Evolution ist - knapp ausgedrückt - nichts anders als langsame schrittweise Anpassung an bestimmte Umweltbedingungen über viele, viele Generationen hinweg. Auch die Enzyme der Zellen haben sich im Laufe der Evolution an die üblichen Substratkonzentrationen angepasst, denen sie ausgesetzt sind. In einer "normalen" Umgebung wird ein Enzym nie mit seiner maximalen Kapazität arbeiten. Dann wäre ja gar keine "Luft mehr nach oben", falls sich die Substratkonzentration durch bestimmte Umstände einmal erhöhen sollte.

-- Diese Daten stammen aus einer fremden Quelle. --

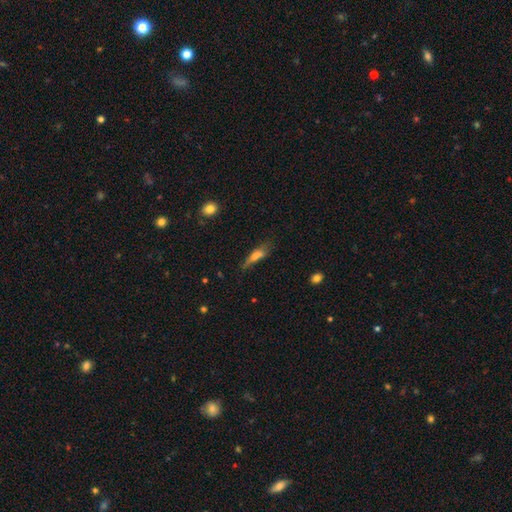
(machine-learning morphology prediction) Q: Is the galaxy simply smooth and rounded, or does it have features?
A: smooth — 55%.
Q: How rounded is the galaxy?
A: cigar-shaped — 66%.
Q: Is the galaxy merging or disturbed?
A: none — 47%.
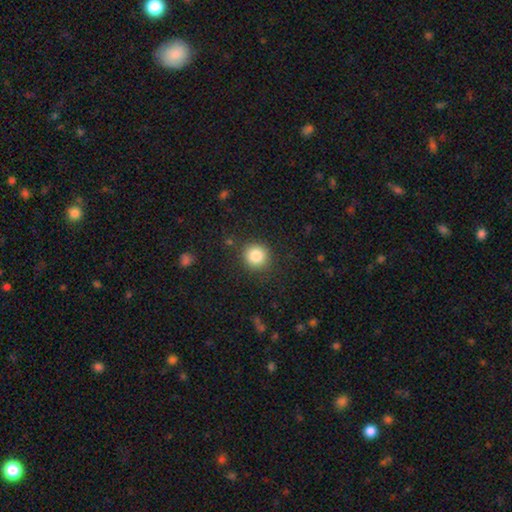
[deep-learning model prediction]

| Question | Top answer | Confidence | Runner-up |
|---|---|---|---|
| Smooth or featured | smooth | 85% | star or artifact (10%) |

Die meisten KM-Werte passen zu der durchschnittlichen Substratkonzentration, der die Enzyme normalerweise ausgesetzt sind. Hier ein paar Beispiele:

Chymotrypsin hat einen KM-Wert von 5000 µmol, Carboanhydrase einen KM-Wert von 8000 µmol. Die Penicillinase hat einen geringen KM-Wert von 50, und die Arginin-tRNA-Synthetase setzt das Substrat Arginin mit einem KM-Wert von 3 um [3].

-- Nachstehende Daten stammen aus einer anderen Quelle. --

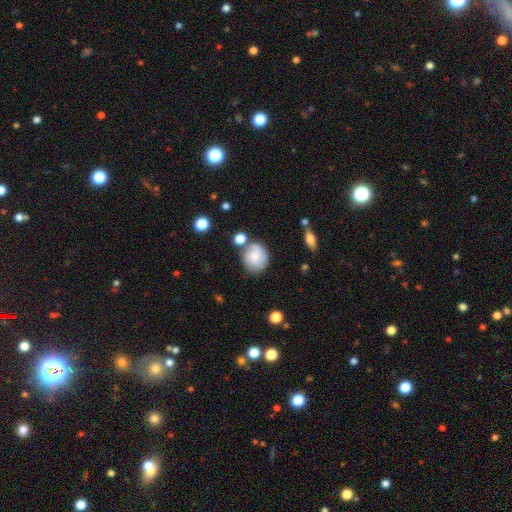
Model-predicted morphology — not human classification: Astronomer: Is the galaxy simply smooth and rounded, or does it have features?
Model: smooth — 68%.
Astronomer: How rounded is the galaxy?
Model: round — 73%.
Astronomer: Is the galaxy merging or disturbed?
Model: none — 60%.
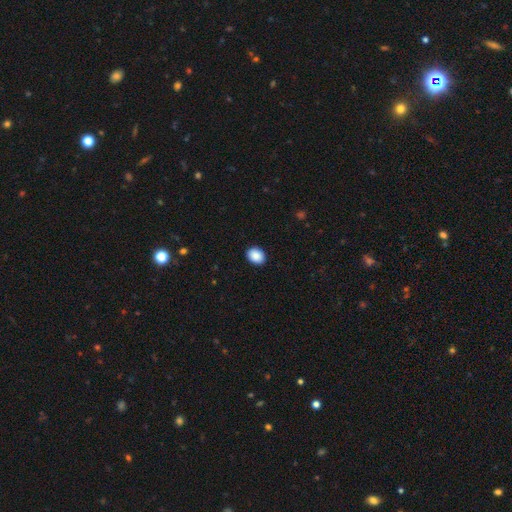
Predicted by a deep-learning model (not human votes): smooth_or_featured: smooth (p=0.90) [alt: star or artifact p=0.08]
how_rounded: in between (p=0.58) [alt: round p=0.41]
merging: none (p=0.91) [alt: minor disturbance p=0.07]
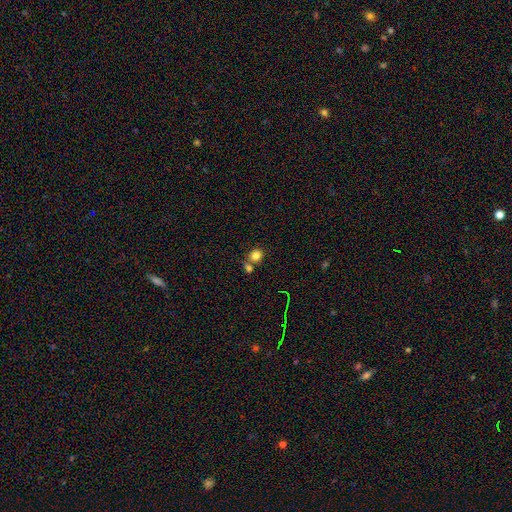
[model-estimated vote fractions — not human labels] smooth_or_featured: smooth (p=0.81) [alt: star or artifact p=0.12]
how_rounded: round (p=0.79) [alt: in between p=0.20]
merging: none (p=0.58) [alt: merger p=0.30]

Diese Anpassung des Enzyms an die "übliche" Substratkonzentration hat den Vorteil, dass das Enzym sein Substrat unter Normalbedingungen rasch umsetzen kann. Auch eine leichte Erhöhung der Substratkonzentration kann das Enzym "verkraften", weil ja noch Kapazitäten frei sind. Wenn die normale Substratkonzentration dem KM-Wert entspricht, ist ja nur die Hälfte aller Enzym-Moleküle mit Substraten besetzt, die andere Hälfte "hat nichts zu tun" und kann auf Erhöhungen der Substratkonzentration reagieren.

Für Profis:

Arginin-tRNA-Synthetase ist ein Enzym, das bei der Translation eine wichtige Rolle spielt. Es belädt unter Verbrauch von ATP die transfer-RNA für Arginin, also ArgtRNA, mit der Aminosäure Arginin. Das Enzym setzt also drei Substrate um: Arginin, ArgtRNA und ATP. Man sollte nun ja denken, dass die KM-Werte für diese drei Substrate gleich groß sind. Das ist aber nicht der Fall. Der KM-Wert für Arginin liegt bei 3, der für ArgtRNA bei 0,4 und der für ATP bei 400 µmol [3].

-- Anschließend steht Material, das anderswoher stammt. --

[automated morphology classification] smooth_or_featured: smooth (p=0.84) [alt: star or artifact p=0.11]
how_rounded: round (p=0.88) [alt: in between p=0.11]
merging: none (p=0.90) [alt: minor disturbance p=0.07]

Dieses Beispiel zeigt eindrucksvoll, dass ein- und dasselbe Enzym unterschiedliche KM-Werte für verschiedene Substrate besitzen kann.

Aufgabe

Zwei Enzyme dienen in der Leber zum Abbau der Glucose, nämlich Hexokinase und Glucokinase. Nun hat die Glucokinase aber einen 50 mal höheren KM-Wert als die Hexokinase.

Begründen Sie, welches Enzym hauptsächlich die Glucose abbaut, wenn die Glucose-Konzentration in der Leber sehr niedrig / sehr hoch ist.

Lösungsvorschlag:

Der KM-Wert der Hexokinase wird bereits bei sehr geringen Glucose-Konzentrationen erreicht. Die Hexokinase arbeitet also schon mit "halber Kraft", während die Glucokinase noch lange nicht ausgelastet ist. Sie würde erst bei einer 50fach höheren Glucose-Konzentration mit "halber Kraft" arbeiten. Bei niedrigen Glucose-Konzentrationen wird die Glucose also hauptsächlich durch die Hexokinase abgebaut. Bei einer hohen Glucose-Konzentration ist die Hexokinase dagegen völlig ausgelastet, und nun springt die Glucokinase ein, die mit wesentlich höheren Glucose-Konzentrationen zurecht kommt.

Für Profis:

Bei ständig wechselnden Substratkonzentrationen werden auch sogenannte Isoenzyme eingesetzt. Das sind Enzyme, die zwar unterschiedlich gebaut sind, aber trotzdem das gleiche Substrat umsetzen und die gleiche Reaktion katalysieren. Die eine Variante hat dann einen niedrigen KM-Wert und eignet sich daher gut für geringe Substratkonzentrationen, während die Iso-Variante einen höheren KM-Wert hat und somit besser für hohe Konzentrationen des Substrats geeignet ist. Oft haben die Isoenzyme eine fast identische Struktur.

Genetisch kann man das leicht mit einer Gen-Duplikation erklären. Das Gen für das ursprüngliche Enzyme wurde durch eine Chromosomenmutation dupliziert, also verdoppelt. Das Duplikat hat sich dann im Laufe der Evolution leicht verändert, so dass das neue Enzym eine etwas andere Aminosäuresequenz hat, was eine etwas andere Struktur des aktiven Zentrums zur Folge hat.

Quellen:

  1. Kompaktlexikon der Biologie, Spektrum-Verlag
  2. Nelson, Cox: LEHNINGER Principles of Biochemistry. Macmillan Learning, New York 2021.
  3. Berg, Tymoczko, Gatto jr., Stryer: Stryer Biochemie, 8. Auflage, Springer Berlin Heidelberg 2018.